*EXERCISE DIRECTIONS*
If a line in the material below has the word "from", copy it.

DATA FOR ANALYSIS below:

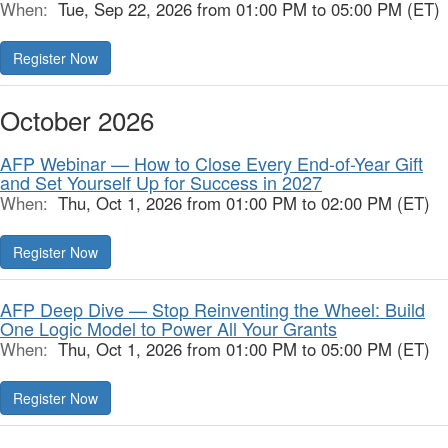
When:
Tue, Sep 22, 2026 from 01:00 PM to 05:00 PM (ET)
Register Now
October 2026
AFP Webinar — How to Close Every End-of-Year Gift
and Set Yourself Up for Success in 2027
When:
Thu, Oct 1, 2026 from 01:00 PM to 02:00 PM (ET)
Register Now
AFP Deep Dive — Stop Reinventing the Wheel: Build
One Logic Model to Power All Your Grants
When:
Thu, Oct 1, 2026 from 01:00 PM to 05:00 PM (ET)
Register Now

End of DATA FOR ANALYSIS.

*SOLUTION*
Tue, Sep 22, 2026 from 01:00 PM to 05:00 PM (ET)
Thu, Oct 1, 2026 from 01:00 PM to 02:00 PM (ET)
Thu, Oct 1, 2026 from 01:00 PM to 05:00 PM (ET)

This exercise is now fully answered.